Tugas dan Latihan:
(1) Jawab pertanyaan berikut berdasarkan teks tentang pelarian Assad dari Suriah:
(a) Berapa kira-kira jumlah kepala tentara dan keamanan dalam pertemuan di Kementerian Pertahanan?
(b) Siapa penasihat media Assad yang ia telepon?
(c) Nadim Houri menjabat direktur eksekutif di lembaga pemikir apa?
(2) Tuliskan lanjutan teks tentang pelarian Assad dari Suriah, dimulai sesudah kalimat terakhirnya.

Teks yang Ditampilkan:
##########
DAMASKUS (Arrahmah.id) – Bashar al-Assad hampir tidak menceritakan rencananya untuk melarikan diri dari Suriah saat kekuasaannya runtuh. Sebaliknya, para pembantu, pejabat, dan bahkan kerabatnya ditipu atau dibiarkan tidak tahu apa-apa, dan lebih dari selusin orang yang mengetahui kejadian tersebut mengatakan kepada Reuters.
Beberapa jam sebelum melarikan diri ke Moskow, Assad meyakinkan dalam pertemuan sekitar 30 kepala tentara dan keamanan di Kementerian Pertahanan pada Sabtu (7/12/2024) bahwa dukungan militer Rusia sedang dalam perjalanan dan mendesak pasukan darat untuk bertahan, menurut seorang komandan yang hadir dan meminta anonimitas untuk berbicara tentang pengarahan tersebut.
Staf sipil pun tak menyadari hal itu.
Assad mengatakan kepada manajer kantor kepresidenannya bahwa pada Sabtu (7/12), saat dia selesai bekerja, dia hendak pulang tetapi malah menuju ke bandara, menurut seorang ajudan di lingkaran dalamnya.
Ia juga menelepon penasihat medianya, Buthaina Shaaban, dan memintanya pulang untuk menuliskan pidatonya, kata ajudan itu. Ia tiba dan mendapati tidak ada seorang pun di sana.
“Assad bahkan tidak melakukan perlawanan terakhir. Ia bahkan tidak mengerahkan pasukannya sendiri,” kata Nadim Houri, direktur eksekutif lembaga pemikir regional Arab Reform Initiative. “Ia membiarkan para pendukungnya menghadapi nasib mereka sendiri.”
##########
Bagian Data:
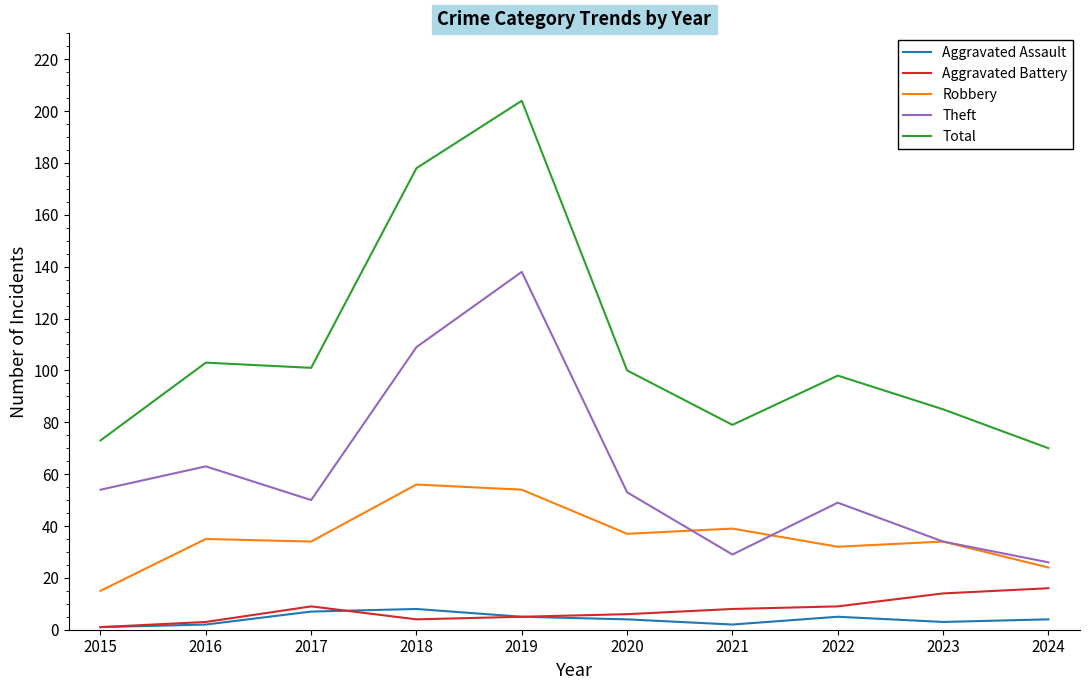

Is it true that Aggravated Battery equals 3 at 2016?

True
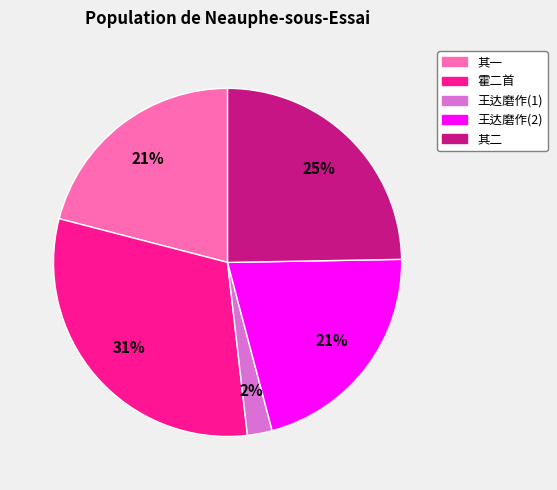

To the nearest percent, what is the difference between the largest and smallest slice percentages?

29%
##########
Hasil Tiap Tugas:
(1)
(a) Sekitar 30 orang.
(b) Buthaina Shaaban.
(c) Arab Reform Initiative.

(2)
Reuters tidak dapat menghubungi Assad di Moskow, tempat ia telah diberikan suaka politik. Wawancara dengan 14 orang yang mengetahui hari-hari dan jam-jam terakhir kekuasaannya menggambarkan seorang pemimpin yang mencari bantuan dari luar untuk memperpanjang kekuasaannya yang telah berlangsung selama 24 tahun sebelum mengandalkan tipu daya dan taktik sembunyi-sembunyi untuk merencanakan keluarnya dari Suriah pada dini hari Ahad (8/12).
Sebagian besar sumber, termasuk para pembantu di lingkaran dalam mantan presiden, diplomat regional dan sumber keamanan, serta pejabat senior Iran, meminta agar nama mereka dirahasiakan agar mereka dapat membahas masalah sensitif secara bebas.
Assad bahkan tidak memberi tahu adiknya, Maher komandan Divisi Lapis Baja ke-4 Angkatan Darat, tentang rencananya untuk keluar, menurut tiga ajudannya. Maher menerbangkan helikopter ke Irak dan kemudian ke Rusia, kata salah satu sumber.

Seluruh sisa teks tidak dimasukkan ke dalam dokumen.